Theorem. For $n\ne6$, $\mathrm{Out}(S_n)=1$.
Proof. Combine the three lemmas. When $n\ne6$, automorphisms permute conjugacy classes and in particular stabilize the transposition class (since the size of this class is unique among the classes), hence every automorphism is inner.
Remark. This proof is adapted from this sketch from Wikipedia and these notes.
Best Answer
Automorphism of a set is an arbitrary permutation of its elements. An automorphism of a group is permutation of its elements which preserves the operation, i.e. $\varphi(xy)=\varphi(x)\varphi(y)$. Since every group $G$ is a set, you can look at two possible automorphism groups: one - $\operatorname{Aut}_{Set}(G)$ as a set and the other $\operatorname{Aut}_{Gp}(G)$ as a group.
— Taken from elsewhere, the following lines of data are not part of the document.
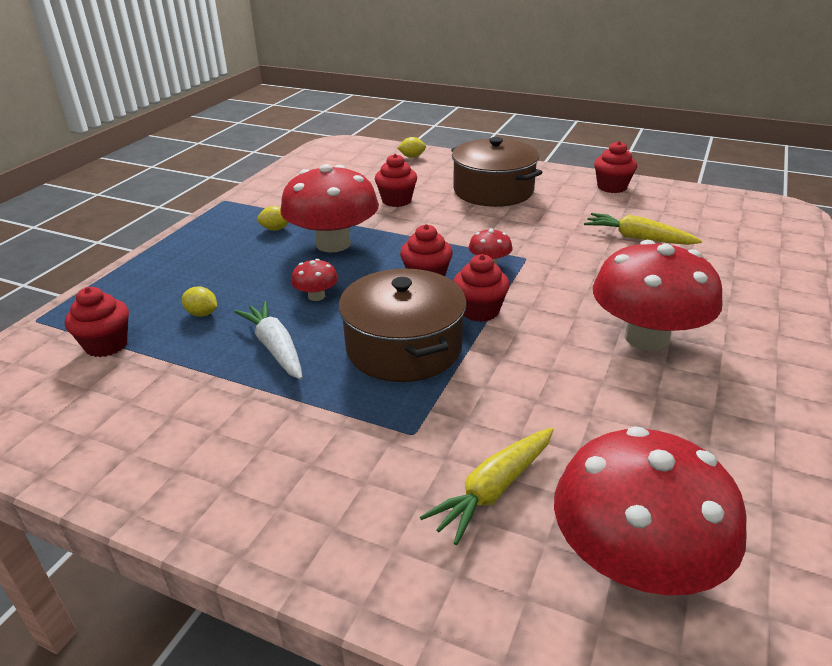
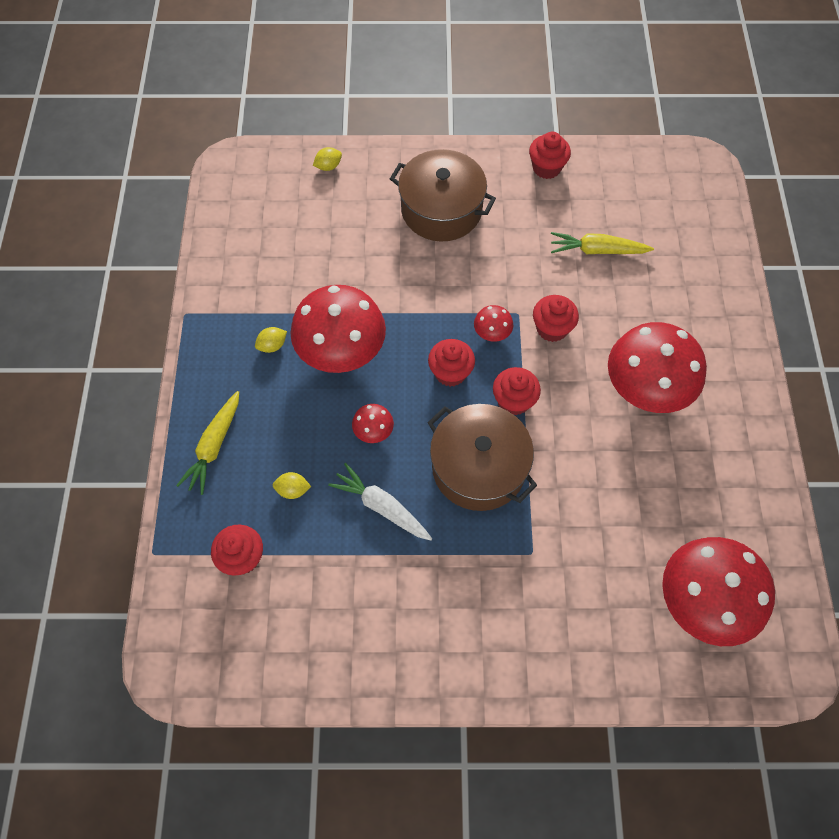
camera: 25 degrees left, 30 degrees up
(396, 200) = (359, 257): red cupcake -> red cupcake (552, 328)
(493, 490) = (605, 580): yellow carrot -> yellow carrot (214, 446)

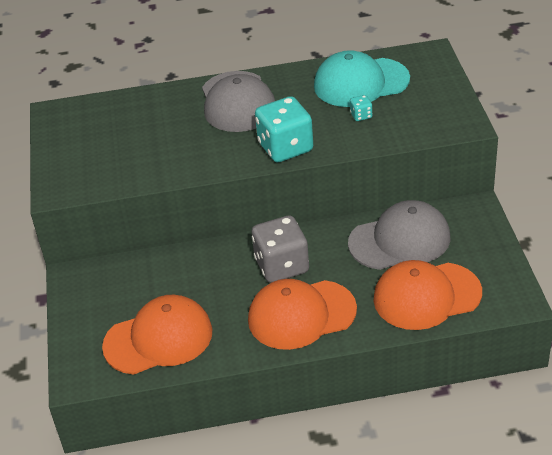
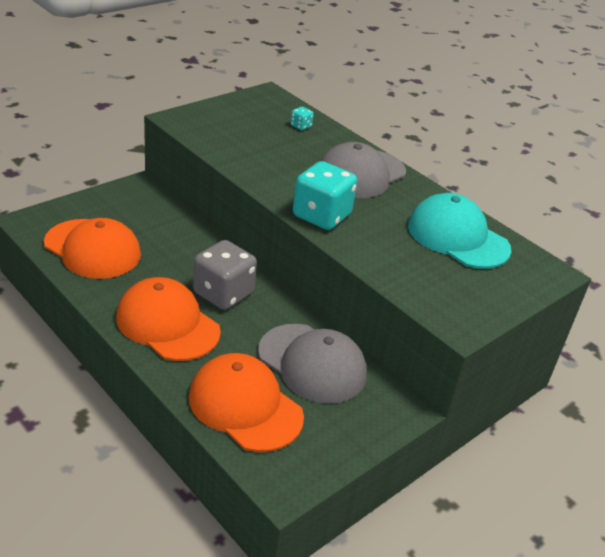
camera: 50 degrees right, 5 degrees down
(361, 115) = (408, 250): turquoise dice -> turquoise dice (301, 126)

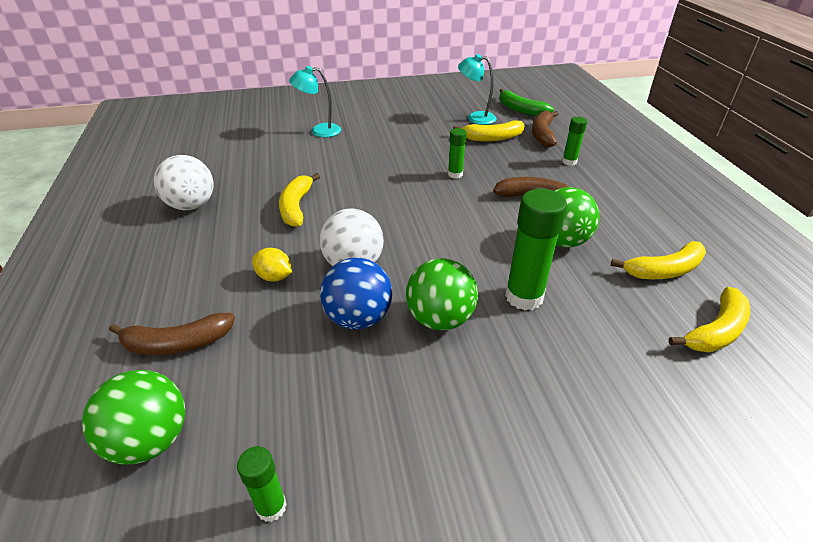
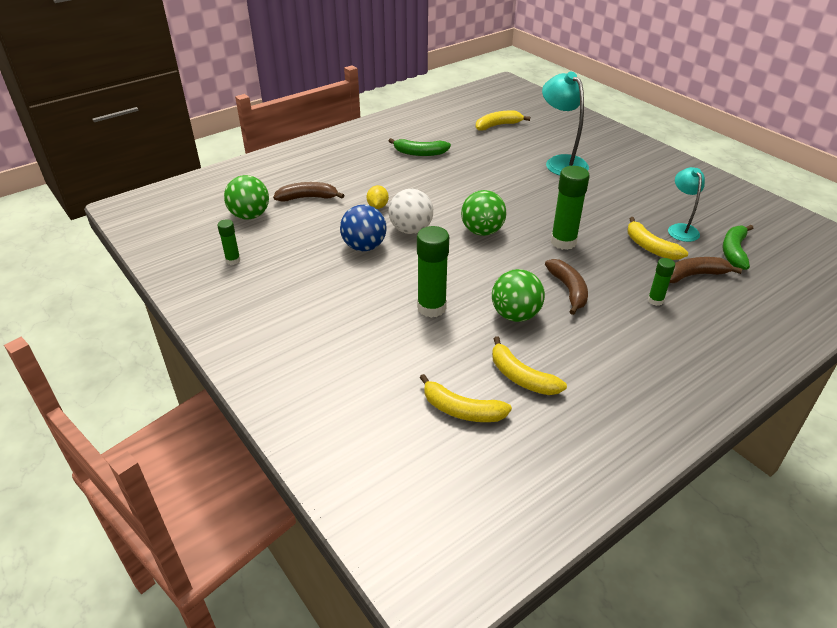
camera: 65 degrees right, 0 degrees up
(177, 343) = (308, 198): brown banana -> brown banana turned 120 degrees clockwise
(191, 205) = (420, 153): white ball -> green banana
(296, 207) = (452, 188): yellow banana -> yellow banana (498, 125)
(319, 131) = (561, 162): turquoise lamp -> turquoise lamp, size x1.57
(440, 319) = (384, 277): green ball -> green ball (482, 231)
(455, 174) = (563, 242): green glue stick -> green glue stick, size x1.84

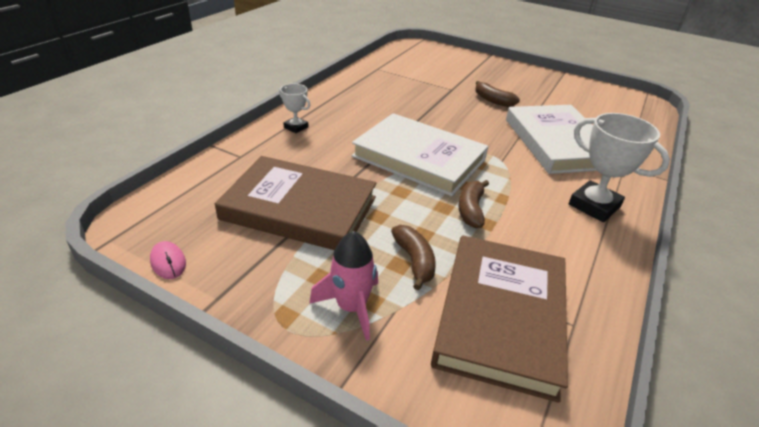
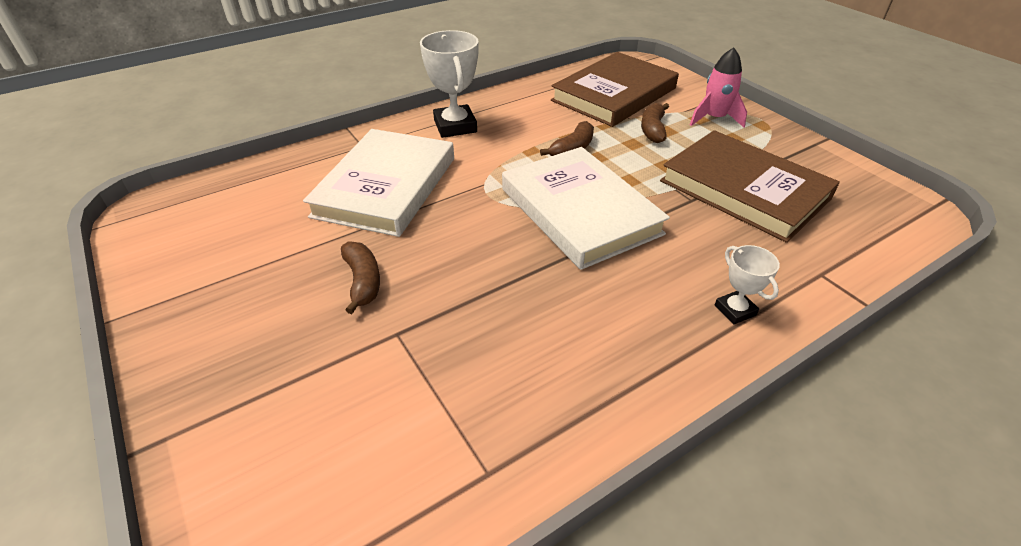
camera: 150 degrees left, 5 degrees up
(168, 262) = (866, 174): pink mouse -> none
Cleraly $\operatorname{Aut}_{Gp}(G)\leq \operatorname{Aut}_{Set}(G)$, but usually they are not equal.
When talking about groups, the notion $\operatorname{Aut}(G)$ means the set of group-automorphism of $G$.
In your case, $\operatorname{Aut}(S_n)$ denotes the group-automorphisms of $S_n$, so there is no contradiction with the previous statements. BTW, there is no problem with $n=1$, since $S_1=\{id\}$ and $\operatorname{Aut}(S_1)=\{id\}$. To illustrate the problem in $S_2=\{id,(1,2)\}$, observe that there are two automorphisms of $S_2$ as a set: $$\begin{array}{c}id\mapsto id\\ (1,2)\mapsto(1,2)\end{array} \hspace{10pt} {\rm{and}}\hspace{10pt}\begin{align*}id &\mapsto (1,2)\\ (1,2)&\mapsto id\end{align*}$$ but the right automorphism is not a group-automorphism, hence there exists only one group-automorphism of $S_2$.